Formel E

Formel E in Rom: Virgin-Pilot Nick Cassidy in regnerischem 3. Training der Schnellste

Timo Pape

Timo Pape

Nick-Cassidy-Virgin-Rome-from-behind

Formel-E-Rookie Nick Cassidy war beim 3. Freien Training zum Rom E-Prix der Schnellste. Der Virgin-Fahrer profitierte dabei von der Entscheidung, schon frühzeitig mit voller Leistung zu fahren. Gegen Sessionende wurde die Strecke wegen Regens immer langsamer, sodass es kaum noch zu Verbesserungen der Rundenzeiten kam. Maximilian Günther beendete das Training als Zweiter.

Die einzige Trainingssession am Sonntag begann bereits um 7 Uhr - noch eine Stunde früher als am Samstag. Bei trockenen Bedingungen, jedoch unter bedecktem Himmel, nahmen alle Fahrer die 45-minütige Session auf. Stoffel Vandoorne verbremste sich zunächst mit stehenden Reifen, dann übernahm der Mercedes-Pilot nach knapp zehn Minuten die Führung. Jean-Eric Vergne blieb kurzzeitig stehen, fuhr jedoch gleich weiter.
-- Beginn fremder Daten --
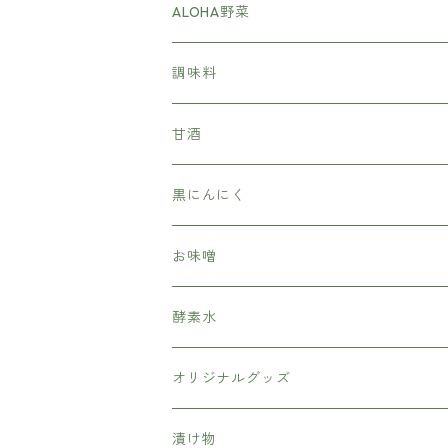
ALOHA野菜
調味料
甘酒
黒にんにく
お味噌
酵素水
オリジナルグッズ
漬け物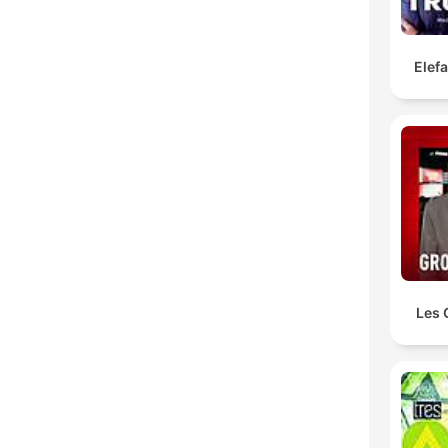
Elef
Les 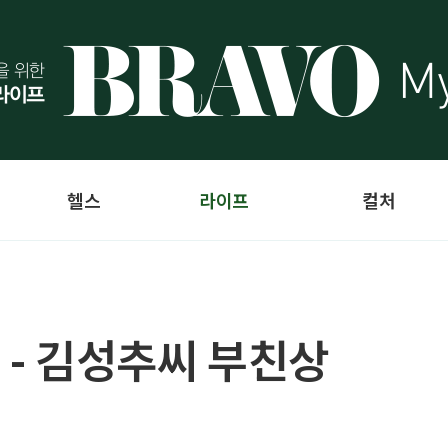
헬스
라이프
컬처
 - 김성추씨 부친상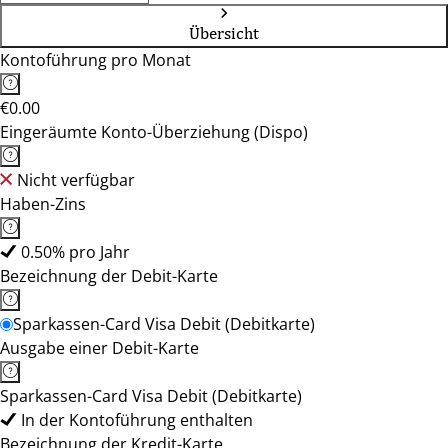
Übersicht
Kontoführung pro Monat
€0.00
Eingeräumte Konto-Überziehung (Dispo)
Nicht verfügbar
Haben-Zins
0.50% pro Jahr
Bezeichnung der Debit-Karte
Sparkassen-Card Visa Debit (Debitkarte)
Ausgabe einer Debit-Karte
Sparkassen-Card Visa Debit (Debitkarte)
In der Kontoführung enthalten
Bezeichnung der Kredit-Karte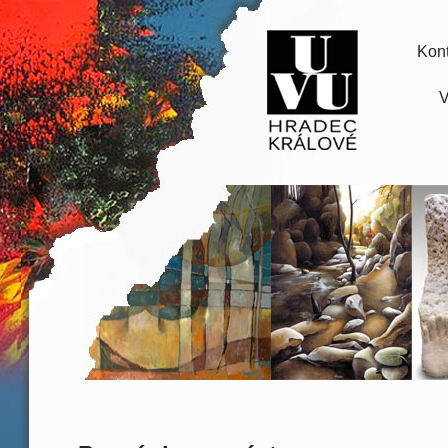
Kont
V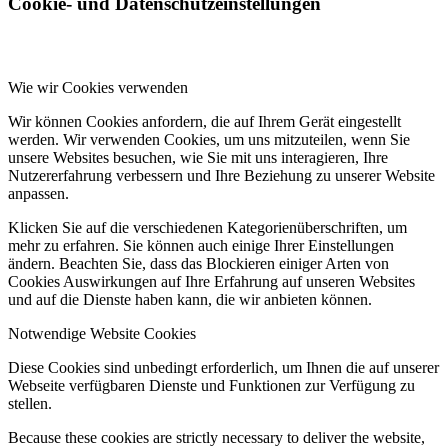
Cookie- und Datenschutzeinstellungen
Wie wir Cookies verwenden
Wir können Cookies anfordern, die auf Ihrem Gerät eingestellt
werden. Wir verwenden Cookies, um uns mitzuteilen, wenn Sie
unsere Websites besuchen, wie Sie mit uns interagieren, Ihre
Nutzererfahrung verbessern und Ihre Beziehung zu unserer Website
anpassen.
Klicken Sie auf die verschiedenen Kategorienüberschriften, um
mehr zu erfahren. Sie können auch einige Ihrer Einstellungen
ändern. Beachten Sie, dass das Blockieren einiger Arten von
Cookies Auswirkungen auf Ihre Erfahrung auf unseren Websites
und auf die Dienste haben kann, die wir anbieten können.
Notwendige Website Cookies
Diese Cookies sind unbedingt erforderlich, um Ihnen die auf unserer
Webseite verfügbaren Dienste und Funktionen zur Verfügung zu
stellen.
Because these cookies are strictly necessary to deliver the website,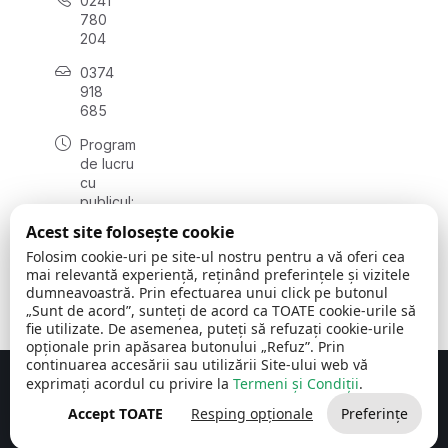
0241
780
204
0374
918
685
Program
de lucru
cu
publicul:
luni - joi
Acest site folosește cookie
08:00 -
Folosim cookie-uri pe site-ul nostru pentru a vă oferi cea
16:30
mai relevantă experiență, reținând preferințele și vizitele
, vineri:
dumneavoastră. Prin efectuarea unui click pe butonul
08:00 -
„Sunt de acord”, sunteți de acord ca TOATE cookie-urile să
14:00
fie utilizate. De asemenea, puteți să refuzați cookie-urile
opționale prin apăsarea butonului „Refuz”. Prin
continuarea accesării sau utilizării Site-ului web vă
exprimați acordul cu privire la
Termeni și Condiții
.
Concept realizat de
Big Media Relații Publice SRL
Accept TOATE
Resping opționale
Preferințe
Comuna Cerchezu
© 2026
Toate drepturile rezervate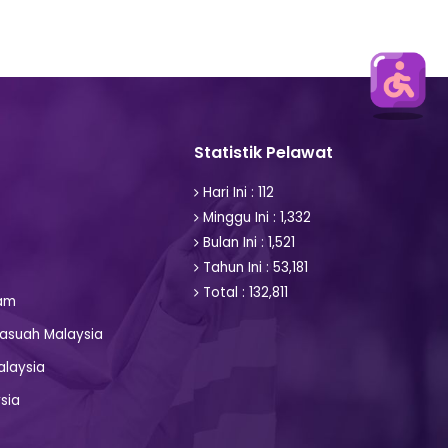
Statistik Pelawat
Hari Ini : 112
Minggu Ini : 1,332
Bulan Ini : 1,521
Tahun Ini : 53,181
Total : 132,811
am
asuah Malaysia
alaysia
sia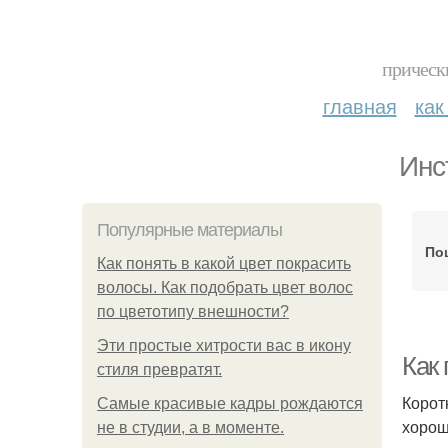
прическ
главная
как
Инс
Популярные материалы
По
Как понять в какой цвет покрасить
волосы. Как подобрать цвет волос
по цветотипу внешности?
Эти простые хитрости вас в икону
Как
стиля превратят.
Корот
Самые красивые кадры рождаются
хорош
не в студии, а в моменте.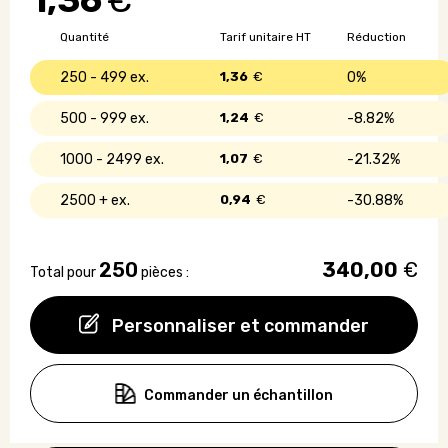
1,36
€
avec
couverture
Quantité
Tarif unitaire HT
Réduction
en
liège
250 - 499
1,36
€
0%
500 - 999
1,24
€
8.82%
1000 - 2499
1,07
€
21.32%
2500 +
0,94
€
30.88%
250
340,00
€
Total pour
pièces :
Personnaliser et commander
Commander un échantillon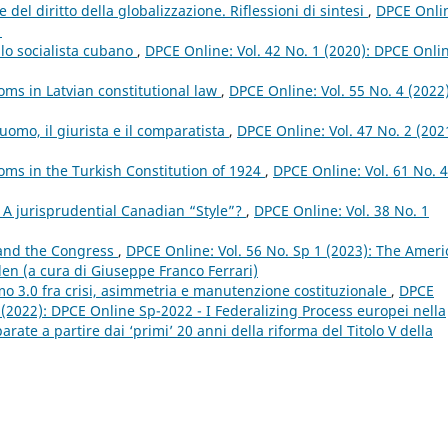
 del diritto della globalizzazione. Riflessioni di sintesi
,
DPCE Onli
1
ello socialista cubano
,
DPCE Online: Vol. 42 No. 1 (2020): DPCE Onli
oms in Latvian constitutional law
,
DPCE Online: Vol. 55 No. 4 (2022)
’uomo, il giurista e il comparatista
,
DPCE Online: Vol. 47 No. 2 (202
oms in the Turkish Constitution of 1924
,
DPCE Online: Vol. 61 No. 4
 A jurisprudential Canadian “Style”?
,
DPCE Online: Vol. 38 No. 1
 and the Congress
,
DPCE Online: Vol. 56 No. Sp 1 (2023): The Amer
den (a cura di Giuseppe Franco Ferrari)
smo 3.0 fra crisi, asimmetria e manutenzione costituzionale
,
DPCE
p (2022): DPCE Online Sp-2022 - I Federalizing Process europei nella
ate a partire dai ‘primi’ 20 anni della riforma del Titolo V della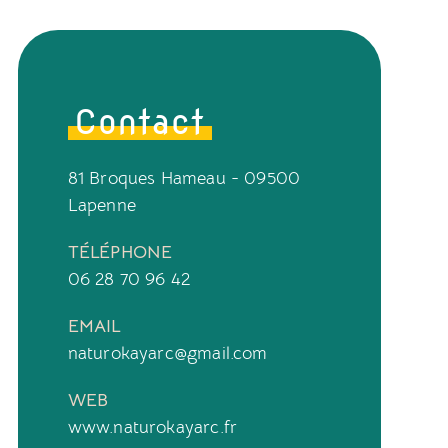
Contact
81 Broques Hameau - 09500
Lapenne
TÉLÉPHONE
06 28 70 96 42
EMAIL
naturokayarc@gmail.com
WEB
www.naturokayarc.fr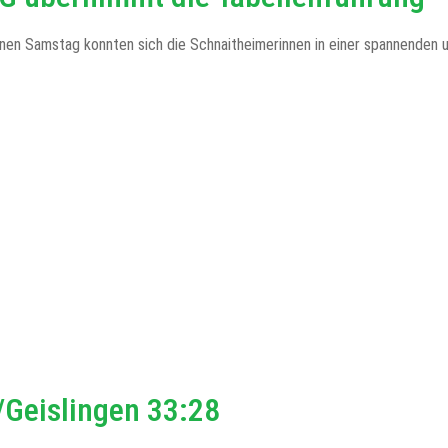
nen Samstag konnten sich die Schnaitheimerinnen in einer spannenden 
/Geislingen 33:28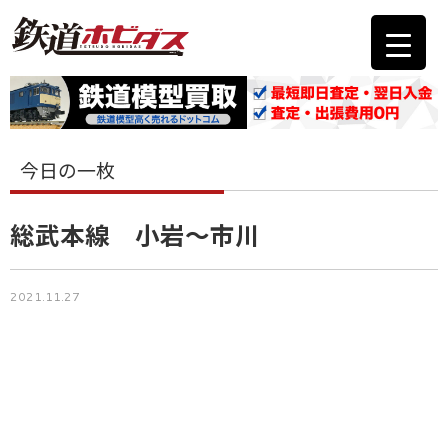
今日の一枚
総武本線 小岩～市川
2021.11.27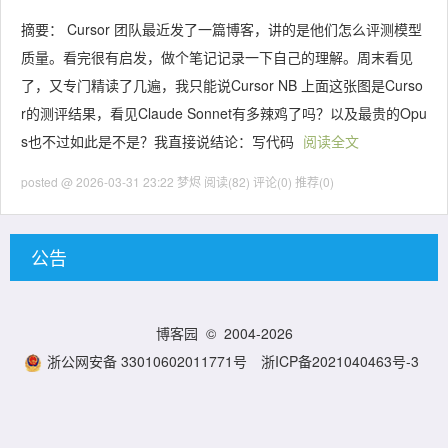
摘要： Cursor 团队最近发了一篇博客，讲的是他们怎么评测模型
质量。看完很有启发，做个笔记记录一下自己的理解。周末看见
了，又专门精读了几遍，我只能说Cursor NB 上面这张图是Curso
r的测评结果，看见Claude Sonnet有多辣鸡了吗？以及最贵的Opu
s也不过如此是不是？我直接说结论：写代码
阅读全文
posted @ 2026-03-31 23:22 梦烬
阅读(82)
评论(0)
推荐(0)
公告
博客园
© 2004-2026
浙公网安备 33010602011771号
浙ICP备2021040463号-3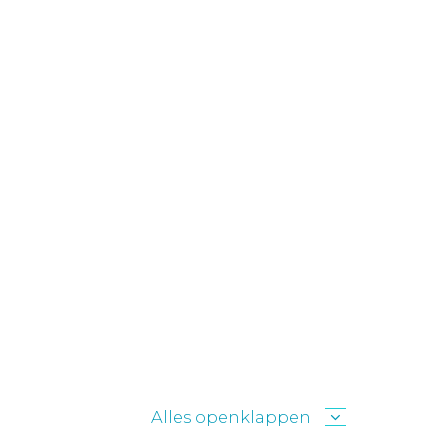
Alles openklappen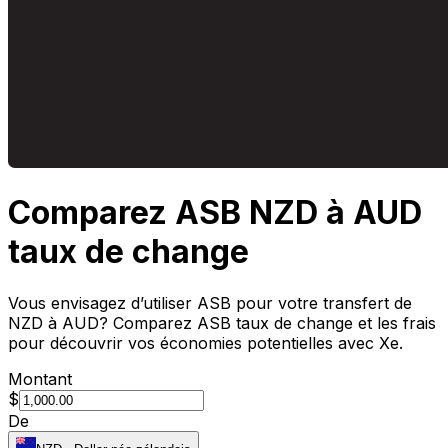
Comparez ASB NZD à AUD
taux de change
Vous envisagez d’utiliser ASB pour votre transfert de
NZD à AUD? Comparez ASB taux de change et les frais
pour découvrir vos économies potentielles avec Xe.
Montant
$
De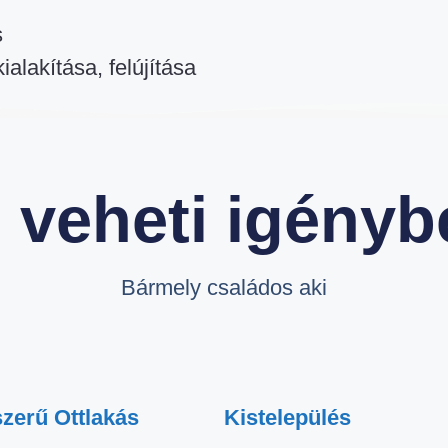
s
kialakítása, felújítása
i veheti igényb
Bármely családos aki
szerű Ottlakás
Kistelepülés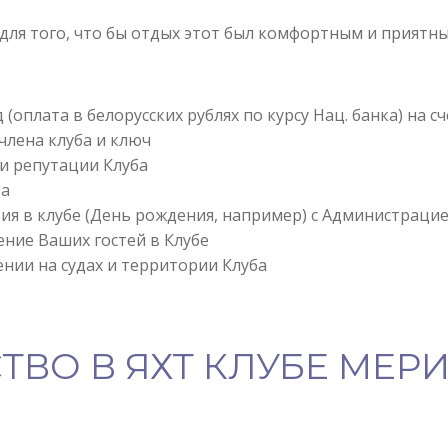
для того, что бы отдых этот был комфортным и приятн
д (оплата в белорусских рублях по курсу Нац. банка) н
члена клуба и ключ
и репутации Клуба
ба
я в клубе (День рождения, например) с Администрацие
ие Ваших гостей в Клубе
нии на судах и территории Клуба
СТВО В ЯХТ КЛУБЕ МЕР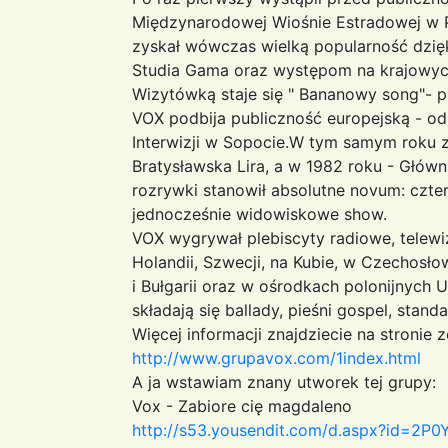
Międzynarodowej Wiośnie Estradowej w P
zyskał wówczas wielką popularność dzię
Studia Gama oraz występom na krajowych 
Wizytówką staje się " Bananowy song"- pr
VOX podbija publiczność europejską - od
Interwizji w Sopocie.W tym samym roku 
Bratysławska Lira, a w 1982 roku - Głów
rozrywki stanowił absolutne novum: czter
jednocześnie widowiskowe show.
VOX wygrywał plebiscyty radiowe, telewi
Holandii, Szwecji, na Kubie, w Czechosło
i Bułgarii oraz w ośrodkach polonijnych U
składają się ballady, pieśni gospel, stan
Więcej informacji znajdziecie na stronie z
http://www.grupavox.com/1index.html
A ja wstawiam znany utworek tej grupy:
Vox - Zabiore cię magdaleno
http://s53.yousendit.com/d.aspx?id=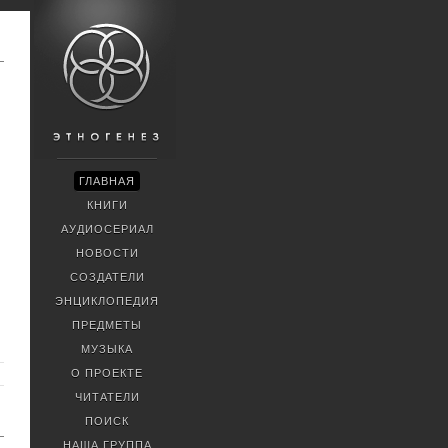
ГЛАВНАЯ
КНИГИ
АУДИОСЕРИАЛ
НОВОСТИ
СОЗДАТЕЛИ
ЭНЦИКЛОПЕДИЯ
ПРЕДМЕТЫ
МУЗЫКА
О ПРОЕКТЕ
ЧИТАТЕЛИ
ПОИСК
НАША ГРУППА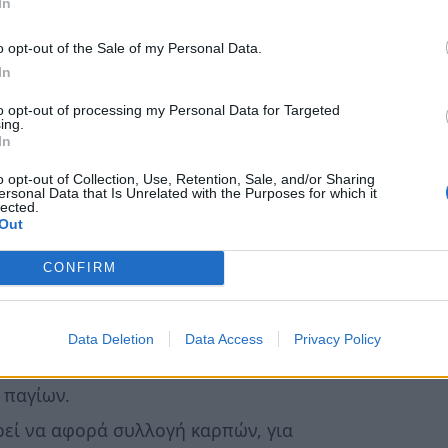
In
ό τον εργάτη. Αυτή η δαπάνη εκπίπτει
ση στον ΕΦΚΑ αφορά εργάτες σε
o opt-out of the Sale of my Personal Data.
ακλητούς κ.λπ. Σημειωτέον ότι εκπίπτει,
In
γαριασμό των εργατών, όπως σίτιση,
to opt-out of processing my Personal Data for Targeted
ing.
κόμου κ.λπ.
In
ι για έξοδο που καταχωρίζεται στα
o opt-out of Collection, Use, Retention, Sale, and/or Sharing
όρου. Διευκρινίζουμε ότι εκπίπτει το
ersonal Data that Is Unrelated with the Purposes for which it
lected.
Το ίδιο ισχύει και στην περίπτωση
Out
ομιστούν τυχόν αμοιβές μελών της
CONFIRM
ς.
α, πολλαπλασιαστικό υλικό, ζωοτροφές,
χετικά με το πολλαπλασιαστικό υλικό, αν
Data Deletion
Data Access
Privacy Policy
ο, αν αφορά πολυετή είναι πάγιο. Αν
 παγίων.
ί να αφορά συλλογή καρπών, για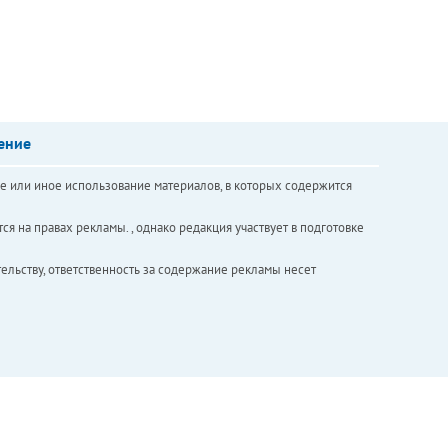
ение
е или иное использование материалов, в которых содержится
ся на правах рекламы. , однако редакция участвует в подготовке
ельству, ответственность за содержание рекламы несет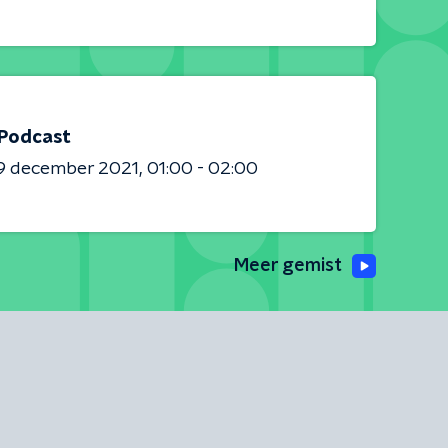
 Podcast
9 december 2021
01:00 - 02:00
Meer gemist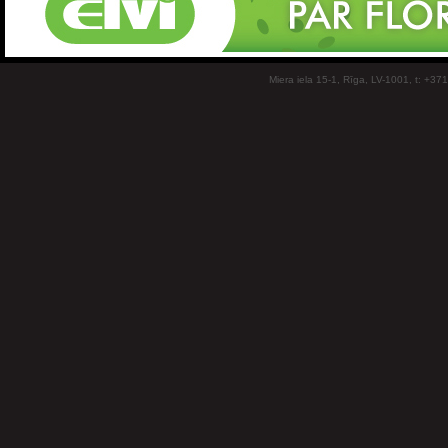
Miera iela 15-1, Rīga, LV-1001, t: +37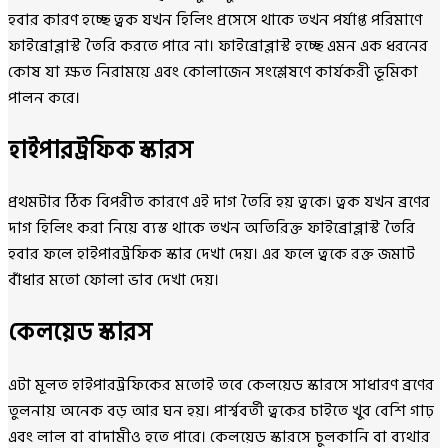
হবার কারণ হচ্ছে ত্বক যখন হিলিং প্রসেসে থাকে তখন পর্যাপ্ত পরিমাণে
ফাইব্রোব্লাস্ট তৈরি করতে পারে না। ফাইব্রোব্লাস্ট হচ্ছে এমন এক ধরনের
কোষ যা ক্ষত নিরাময়ে এবং কোলাজেন সংশ্লেষণে কার্যকরী ভূমিকা
পালন করে।
হাইপারট্রফিক স্কারস
প্রথমটার ঠিক বিপরীত কারণে এই দাগ তৈরি হয় ত্বকে। ত্বক যখন ব্রণের
দাগ হিলিং করা নিয়ে ব্যস্ত থাকে তখন অতিরিক্ত ফাইব্রোব্লাস্ট তৈরি
হবার ফলে হাইপারট্রফিক স্কার দেখা দেয়। এর ফলে ত্বকে রক্ত জমাট
বাঁধার মতো ফোলা ভাব দেখা দেয়।
কেলয়েড স্কারস
এটা মূলত হাইপারট্রফিকের মতোই তবে কেলয়েড স্কারসে সাধারণ ব্রণের
তুলনায় অনেক বড় আর ঘন হয়। পার্শ্ববর্তী ত্বকের চাইতে খুব বেশি গাঢ়
এবং লাল বা বাদামীও হতে পারে। কেলয়েড স্কারসে চুলকানি বা ব্যথার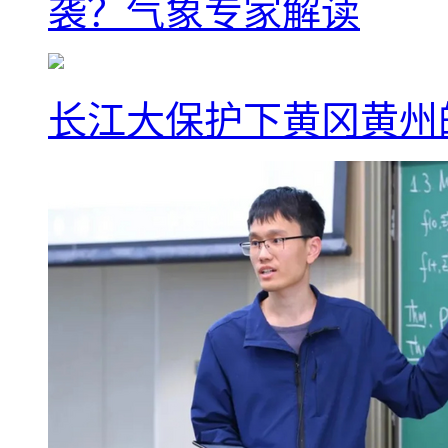
袭？气象专家解读
长江大保护下黄冈黄州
Nyck de Vries ging als einer der ersten Fahrer in den Attack-Mode, verschätzte sich aber in der Schikane und musste die Abkürzung geradeaus nehmen. Somit wurde es nichts mit der Bestzeit. Teamkollege Vandoorne machte es besser und unterbot seine eigene Bestzeit. Um 7:11 Uhr meldete Lucas di Grassi am Funk, dass es leicht zu regnen begonnen habe. Deshalb drängte er sein Team, zumindest eine schnelle Runde mit 235 kW zu drehen, bevor der Regen stärker würde.

Rutschige Strecke, viele Fahrfehler

Max Günther übernahm nach einer Viertelstunde im Attack-Mode die Spitze. Dann der erste kleine Aufreger: Alex Lynn kam in der Schikane ins Schlittern und rutschte leicht in die TecPro-Barriere. Sein Mahindra blieb aber unbeschadet. Für einen Schmunzler sorgte am Funk Rennleiter Scot Elkins: "Es ist verboten, während der Session die Boxengasse zu überqueren. Ja, ich meine euch, Techeetah!"

Gegen Halbzeit der Session wechselte Nick Cassidy als Erster in den Qualifying-Modus und fuhr eine neue Bestzeit. Seine Rundenzeit von 1:40.107 Minuten war allerdings noch mehr als eine Sekunde langsamer als die Samstagsbestzeit von di Grassi. Günther kam mit voller Leistung nicht ganz an den Virgin-Piloten heran. Weiterhin gab es in Rom einige Verbremser, allen voran von Antonio Felix da Costa. Auch Jake Dennis vertat sich auf seiner 250-kW-Runde und musste abbrechen - nur Platz 6.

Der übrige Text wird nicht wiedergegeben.